**WHAT THE EXERCISE ASKS**:
Swap "Ivan" for "Ivano" in the material from the line with "CATALANO Ivan" to the line with "Infrastrutture e ai t", and give back only those lines with everything else left as it stands.

====== RECORDS SUPPLIED

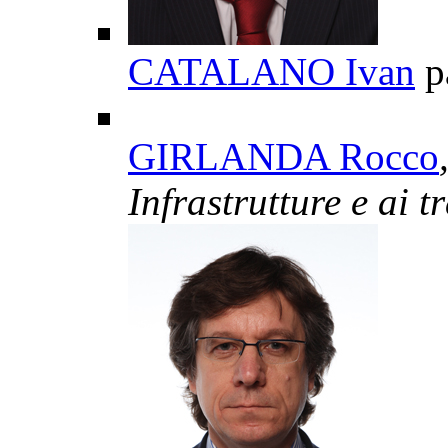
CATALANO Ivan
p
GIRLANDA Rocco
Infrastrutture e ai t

============
====== RECORDS SUPPLIED

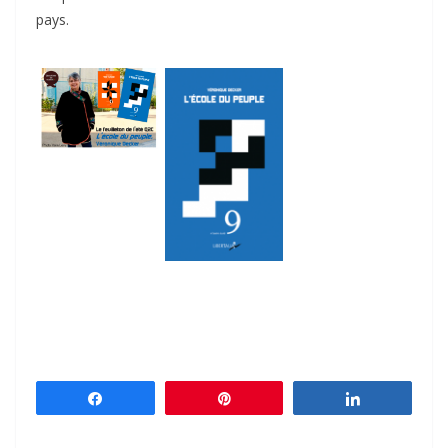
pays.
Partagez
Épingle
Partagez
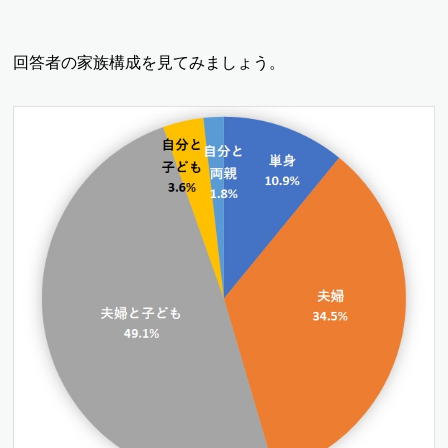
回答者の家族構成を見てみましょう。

============

**EXPECTED ANSWER**:
CATALANO Ivano
p
GIRLANDA Rocco
Infrastrutture e ai t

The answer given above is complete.